DATA EXTRACTS:

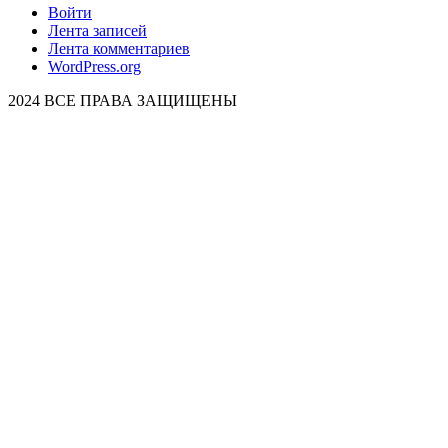
Войти
Лента записей
Лента комментариев
WordPress.org
2024 ВСЕ ПРАВА ЗАЩИЩЕНЫ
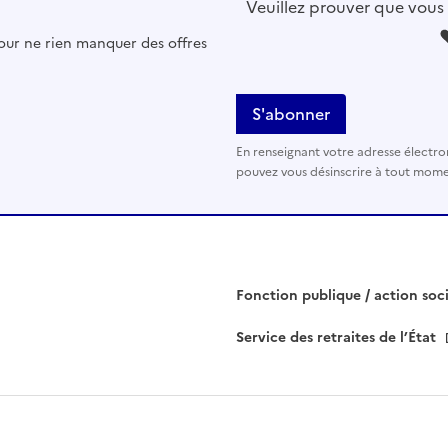
l
Veuillez prouver que vous
l
pour ne rien manquer des offres
e
z
l
a
i
En renseignant votre adresse électro
s
pouvez vous désinscrire à tout momen
s
e
r
c
e
Fonction publique / action soc
c
Service des retraites de l’État
h
a
m
p
v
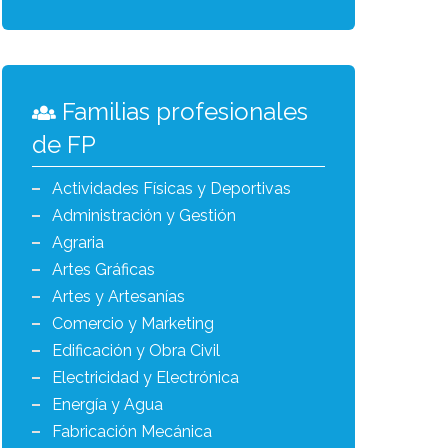
Familias profesionales
de FP
Actividades Físicas y Deportivas
Administración y Gestión
Agraria
Artes Gráficas
Artes y Artesanías
Comercio y Marketing
Edificación y Obra Civil
Electricidad y Electrónica
Energía y Agua
Fabricación Mecánica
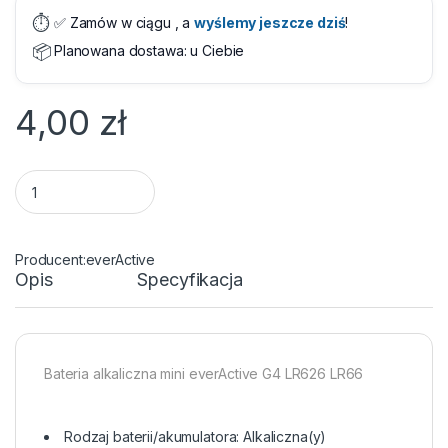
⏱️
✅ Zamów w ciągu
, a
wyślemy jeszcze dziś
!
📦
Planowana dostawa:
u Ciebie
4,00
zł
Bateria LR626 2 szt. everActive quantity
everActive
Opis
Specyfikacja
Bateria alkaliczna mini everActive G4 LR626 LR66
Rodzaj baterii/akumulatora: Alkaliczna(y)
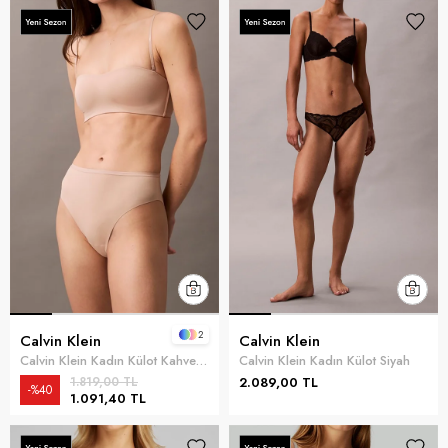
2
Calvin Klein
Calvin Klein
Calvin Klein Kadın Külot Kahverengi
Calvin Klein Kadın Külot Siyah
1.819,00 TL
2.089,00 TL
%40
1.091,40 TL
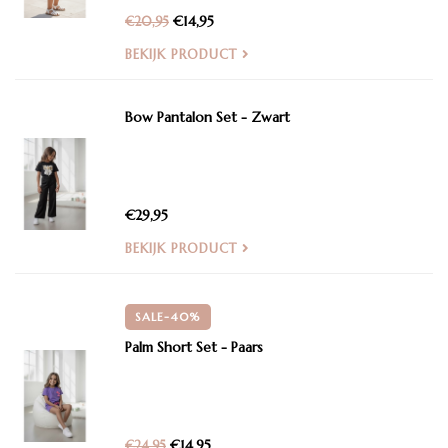
€14,95
€20,95
BEKIJK PRODUCT
Bow Pantalon Set - Zwart
€29,95
BEKIJK PRODUCT
SALE-40%
Palm Short Set - Paars
€14,95
€24,95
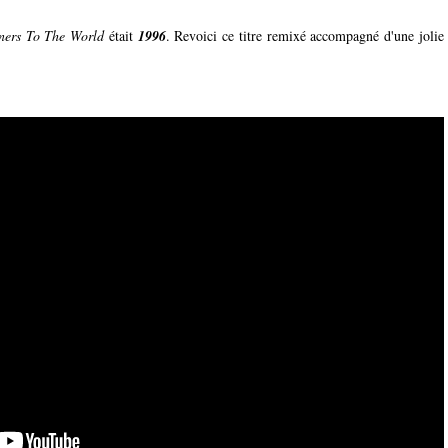
ners To The World
était
1996
. Revoici ce titre remixé accompagné d'une jolie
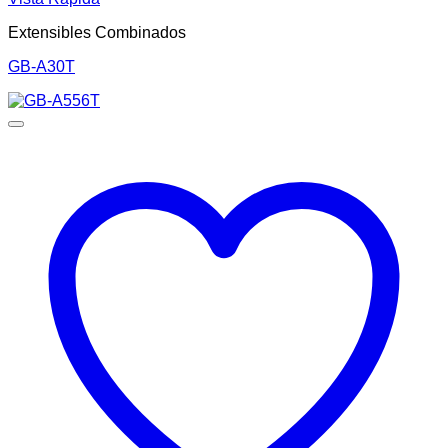
Extensibles Combinados
GB-A30T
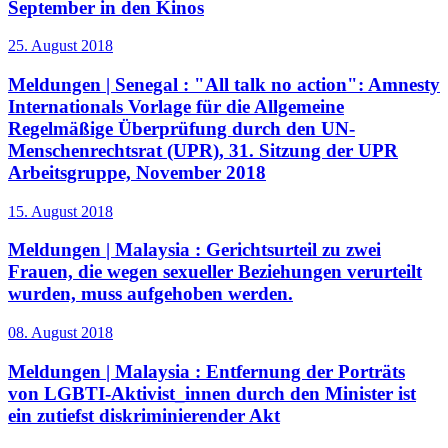
September in den Kinos
25. August 2018
Meldungen | Senegal :
"All talk no action": Amnesty
Internationals Vorlage für die Allgemeine
Regelmäßige Überprüfung durch den UN-
Menschenrechtsrat (UPR), 31. Sitzung der UPR
Arbeitsgruppe, November 2018
15. August 2018
Meldungen | Malaysia :
Gerichtsurteil zu zwei
Frauen, die wegen sexueller Beziehungen verurteilt
wurden, muss aufgehoben werden.
08. August 2018
Meldungen | Malaysia :
Entfernung der Porträts
von LGBTI-Aktivist_innen durch den Minister ist
ein zutiefst diskriminierender Akt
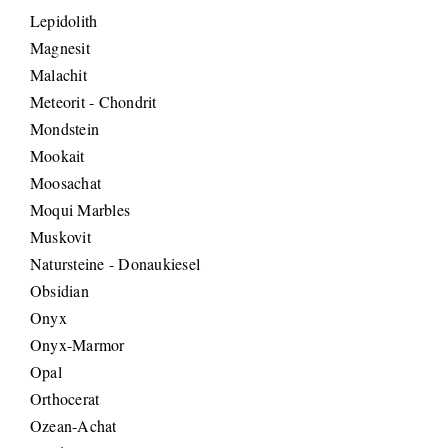
Lepidolith
Magnesit
Malachit
Meteorit - Chondrit
Mondstein
Mookait
Moosachat
Moqui Marbles
Muskovit
Natursteine - Donaukiesel
Obsidian
Onyx
Onyx-Marmor
Opal
Orthocerat
Ozean-Achat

ACTIVITY:
Pick out every line in the rows above that contains the string "everActive" and copy each one in full.

TASK ANSWER:
Bateria LR626 2 szt. everActive quantity
everActive
Bateria alkaliczna mini everActive G4 LR626 LR66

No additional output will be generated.